Filtering the records below, copy only those lines that include the word "tail".

-- Records supplied --
# # #

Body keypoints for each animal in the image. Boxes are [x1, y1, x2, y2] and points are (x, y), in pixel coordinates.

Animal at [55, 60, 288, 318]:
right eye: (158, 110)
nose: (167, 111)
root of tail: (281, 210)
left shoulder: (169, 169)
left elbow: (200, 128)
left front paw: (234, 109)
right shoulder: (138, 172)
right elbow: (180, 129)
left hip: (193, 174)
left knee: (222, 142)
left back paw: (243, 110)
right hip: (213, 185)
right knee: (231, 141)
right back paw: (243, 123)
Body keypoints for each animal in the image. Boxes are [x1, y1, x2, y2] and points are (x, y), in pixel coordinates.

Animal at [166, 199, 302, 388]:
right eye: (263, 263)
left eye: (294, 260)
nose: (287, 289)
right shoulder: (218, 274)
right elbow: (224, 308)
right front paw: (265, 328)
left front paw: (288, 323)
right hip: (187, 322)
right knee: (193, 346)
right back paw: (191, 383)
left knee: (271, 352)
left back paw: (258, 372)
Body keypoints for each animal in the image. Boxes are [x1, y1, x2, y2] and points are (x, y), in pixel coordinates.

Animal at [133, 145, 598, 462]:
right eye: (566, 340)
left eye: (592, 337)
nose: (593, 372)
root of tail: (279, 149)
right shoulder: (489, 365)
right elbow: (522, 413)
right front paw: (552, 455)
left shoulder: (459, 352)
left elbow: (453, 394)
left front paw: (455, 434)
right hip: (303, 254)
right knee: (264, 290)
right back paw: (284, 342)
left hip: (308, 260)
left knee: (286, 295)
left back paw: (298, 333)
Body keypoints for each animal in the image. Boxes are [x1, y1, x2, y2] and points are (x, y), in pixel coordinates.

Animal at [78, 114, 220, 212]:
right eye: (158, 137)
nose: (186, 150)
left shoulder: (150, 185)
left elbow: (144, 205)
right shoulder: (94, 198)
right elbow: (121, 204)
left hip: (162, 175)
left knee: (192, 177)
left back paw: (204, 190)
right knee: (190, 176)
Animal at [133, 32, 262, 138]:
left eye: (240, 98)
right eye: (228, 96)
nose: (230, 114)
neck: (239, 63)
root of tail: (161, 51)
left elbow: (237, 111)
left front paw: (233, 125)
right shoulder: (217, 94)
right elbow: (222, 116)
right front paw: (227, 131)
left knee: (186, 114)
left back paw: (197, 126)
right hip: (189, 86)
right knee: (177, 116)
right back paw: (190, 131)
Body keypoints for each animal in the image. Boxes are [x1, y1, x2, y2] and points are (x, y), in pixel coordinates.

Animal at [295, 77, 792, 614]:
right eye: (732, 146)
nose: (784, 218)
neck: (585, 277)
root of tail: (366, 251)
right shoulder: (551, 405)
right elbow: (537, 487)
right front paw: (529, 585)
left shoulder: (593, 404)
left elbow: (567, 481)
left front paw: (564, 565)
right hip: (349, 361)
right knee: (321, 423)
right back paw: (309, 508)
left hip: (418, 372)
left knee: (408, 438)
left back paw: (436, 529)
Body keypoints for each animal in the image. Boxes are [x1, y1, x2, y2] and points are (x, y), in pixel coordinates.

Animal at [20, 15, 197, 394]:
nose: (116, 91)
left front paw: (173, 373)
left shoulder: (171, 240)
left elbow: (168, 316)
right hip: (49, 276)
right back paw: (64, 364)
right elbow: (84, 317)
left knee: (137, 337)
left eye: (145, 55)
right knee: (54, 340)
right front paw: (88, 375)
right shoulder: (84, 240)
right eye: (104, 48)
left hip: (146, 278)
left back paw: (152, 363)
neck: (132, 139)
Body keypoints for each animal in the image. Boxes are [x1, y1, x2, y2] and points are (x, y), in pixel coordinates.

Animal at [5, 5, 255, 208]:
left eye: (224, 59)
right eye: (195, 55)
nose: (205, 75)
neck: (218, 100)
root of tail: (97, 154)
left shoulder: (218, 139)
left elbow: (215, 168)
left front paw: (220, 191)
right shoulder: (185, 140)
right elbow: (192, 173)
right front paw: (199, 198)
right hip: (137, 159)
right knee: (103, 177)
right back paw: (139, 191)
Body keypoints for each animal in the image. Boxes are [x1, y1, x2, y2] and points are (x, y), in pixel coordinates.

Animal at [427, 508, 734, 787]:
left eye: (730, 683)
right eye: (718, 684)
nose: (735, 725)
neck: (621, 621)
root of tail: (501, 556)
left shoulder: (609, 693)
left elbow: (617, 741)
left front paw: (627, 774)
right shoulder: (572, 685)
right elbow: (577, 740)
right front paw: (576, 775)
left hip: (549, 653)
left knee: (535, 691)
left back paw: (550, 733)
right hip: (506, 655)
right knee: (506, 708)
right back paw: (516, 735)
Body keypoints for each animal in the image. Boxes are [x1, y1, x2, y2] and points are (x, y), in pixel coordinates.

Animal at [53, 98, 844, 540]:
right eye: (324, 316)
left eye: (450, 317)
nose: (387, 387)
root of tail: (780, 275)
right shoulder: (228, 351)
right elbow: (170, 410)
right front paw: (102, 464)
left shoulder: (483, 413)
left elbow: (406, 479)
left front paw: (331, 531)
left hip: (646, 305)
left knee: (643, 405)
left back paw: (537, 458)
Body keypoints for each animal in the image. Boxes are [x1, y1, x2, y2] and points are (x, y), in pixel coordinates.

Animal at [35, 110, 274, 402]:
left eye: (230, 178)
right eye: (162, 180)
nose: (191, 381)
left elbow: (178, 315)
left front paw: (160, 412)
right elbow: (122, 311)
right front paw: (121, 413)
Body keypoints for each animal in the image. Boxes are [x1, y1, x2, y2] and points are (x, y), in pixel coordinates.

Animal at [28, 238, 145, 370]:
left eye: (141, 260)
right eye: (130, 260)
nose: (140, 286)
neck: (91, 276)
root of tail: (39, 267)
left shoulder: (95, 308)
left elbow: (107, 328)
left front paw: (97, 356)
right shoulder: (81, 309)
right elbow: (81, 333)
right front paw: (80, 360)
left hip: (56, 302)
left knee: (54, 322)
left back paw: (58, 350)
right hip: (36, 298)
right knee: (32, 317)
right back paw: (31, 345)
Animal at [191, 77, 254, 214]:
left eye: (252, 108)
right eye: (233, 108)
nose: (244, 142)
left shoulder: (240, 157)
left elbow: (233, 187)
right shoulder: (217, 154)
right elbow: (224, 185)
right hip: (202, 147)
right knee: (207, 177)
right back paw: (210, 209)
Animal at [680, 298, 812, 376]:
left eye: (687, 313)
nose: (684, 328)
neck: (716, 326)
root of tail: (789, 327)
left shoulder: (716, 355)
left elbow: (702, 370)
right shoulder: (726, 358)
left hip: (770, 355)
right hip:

# # #

-- Solved problem --
root of tail: (281, 210)
root of tail: (279, 149)
root of tail: (161, 51)
root of tail: (366, 251)
root of tail: (97, 154)
root of tail: (501, 556)
root of tail: (780, 275)
root of tail: (39, 267)
root of tail: (789, 327)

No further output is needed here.